Penalty-Free Withdrawals and Hardship Distributions From a Self-Directed IRA
Rookies know the rules, they say; veterans know the exceptions. So it goes with a Self-Directed IRA: The normal situation is that anyone who wants to pull money out of a Self-Directed IRA before the age of 59½ must pay a 10 percent excise tax to the Internal Revenue Service.

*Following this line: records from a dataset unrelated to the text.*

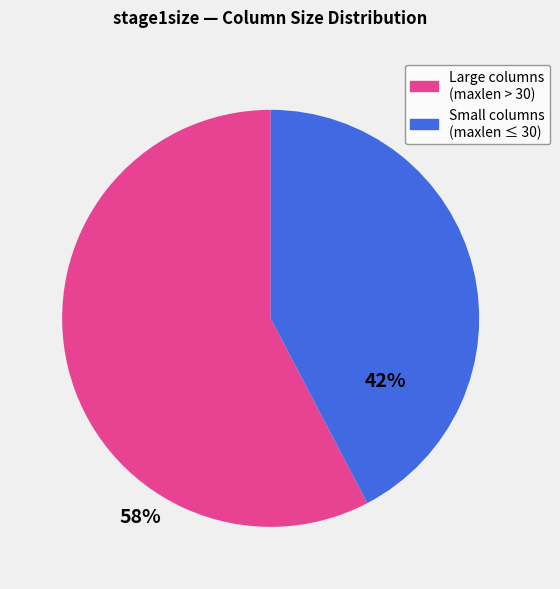

Does any single category account for the majority?

Yes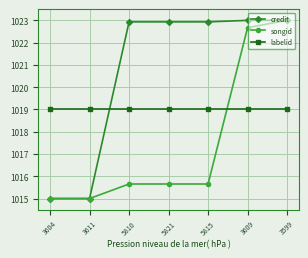

Which series changed the most between 3604 and 5821?

credit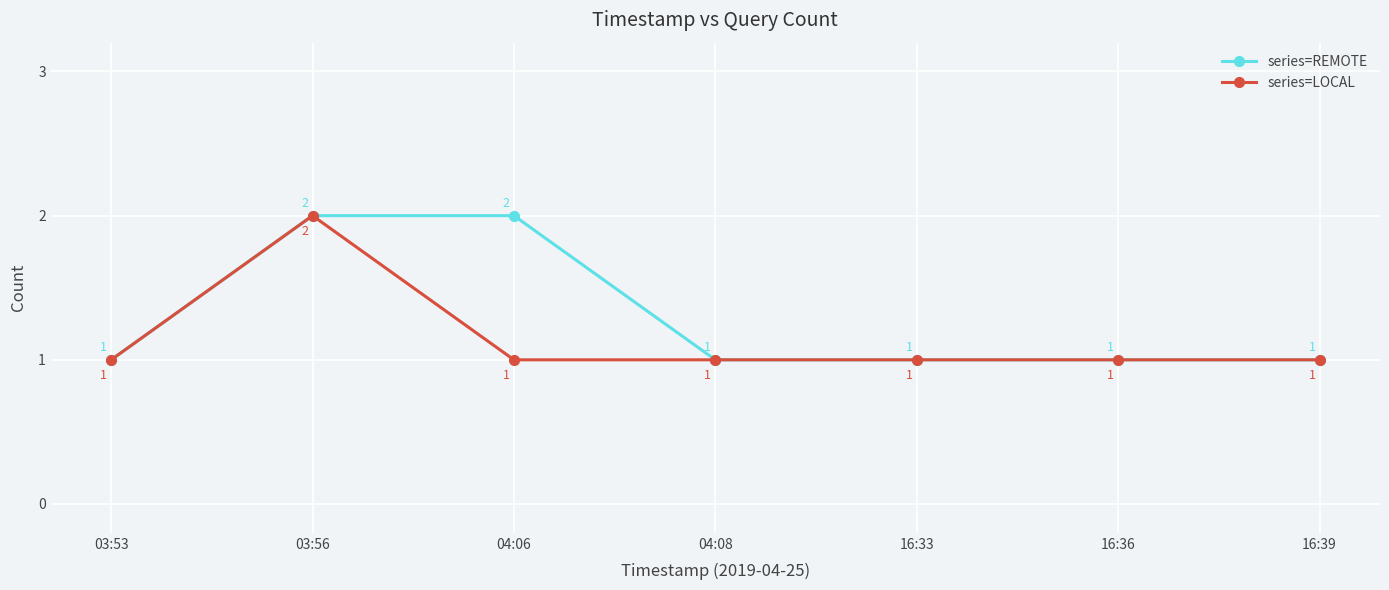

What is the label of the 1st point from the left?

03:53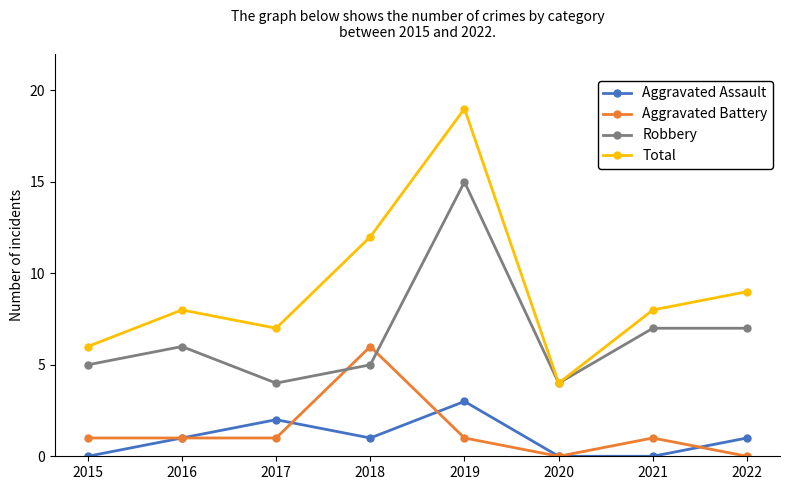

Reading left to right, list all the values displayed in this chart.

Aggravated Assault: 0	1	2	1	3	0	0	1
Aggravated Battery: 1	1	1	6	1	0	1	0
Robbery: 5	6	4	5	15	4	7	7
Total: 6	8	7	12	19	4	8	9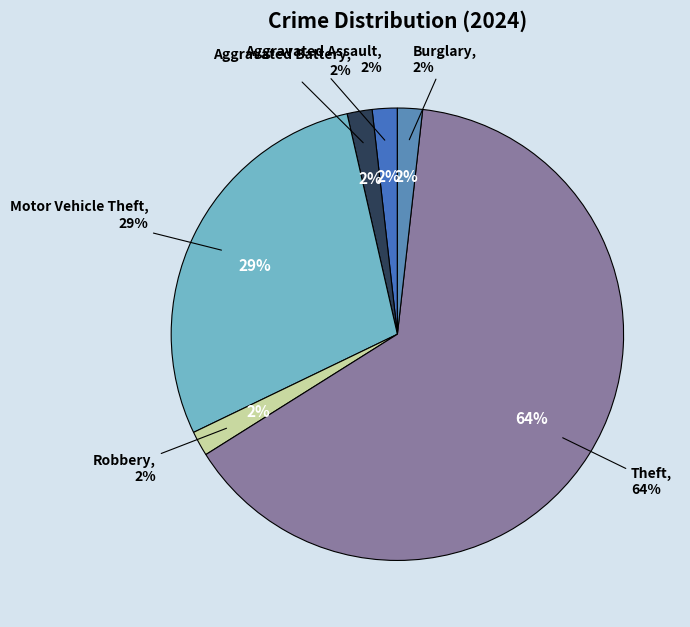

To the nearest percent, what is the average slice percentage?

17%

The same goes with self-directed Solo 401(k)s in most circumstances. But the Self-Directed IRA has a number of ‘hardship’ exemptions that allow investors to withdraw money – that is, take an early distribution of their Self-Directed IRA assets – that other types of accounts and annuities don’t qualify for.
Higher Education
You can take up to $10,000 from a Self-Directed IRA in order to pay for higher education for yourself or a family member without incurring a 10 percent penalty. You’ll still have to pay any income tax owed on the money, but you’d have to pay the income tax sooner or later anyway, unless the money is in a Roth IRA account. Employer plans, such as the 401(k), don’t qualify for the higher education exception to the 10 percent excise tax on early withdrawals.
If you have money in a 401(k) account and you want to use it for higher education expenses, consider rolling it over to an IRA first, if your plan allows it, and then taking your withdrawal from the IRA, rather than the 401(k)
Substantially Equal Periodic Payments
You can take money from an IRA or Self-Directed IRA if you commit to taking it in the form of substantially equal periodic payments over the rest of your life expectancy, or the joint life expectancies of you and your spouse. Section 72(t) of the Internal Revenue Code spells out the rules. This is a popular way for those who have amassed substantial retirement savings to retire early. You must use an IRS-approved mortality table to calculate your maximum withdrawal. Again, you’ll still pay income taxes on the income you take, except for Roth IRA withdrawals (provided the money has been in the Roth IRA for at least five years). The rules can be tricky, so don’t make any moves without first consulting with your tax or financial advisor.
Death, disability and health care expenses
If the IRA owner dies, or becomes permanently and totally disabled, such that he or she can no longer work for a living, he or she may qualify for penalty-free withdrawals from an IRA or Self-Directed IRA.
Withdrawals taken to pay medical insurance premiums, or to pay for unreimbursed medical expenses, are also generally exempt from the 10 percent excise tax for early withdrawals.
First-time home purchases
You can tap your IRA or Self-Directed IRA for up to $10,000 to raise a down payment for a first-time home purchase for yourself or an immediate family member.
Withdrawals taken to avoid foreclosure or eviction are also exempt from the 10 percent excise tax.
If you are a member of the reserve component of the Armed Forces of the United States and you are called to active duty, you may also qualify for an exemption to the 10 percent penalty for certain withdrawals.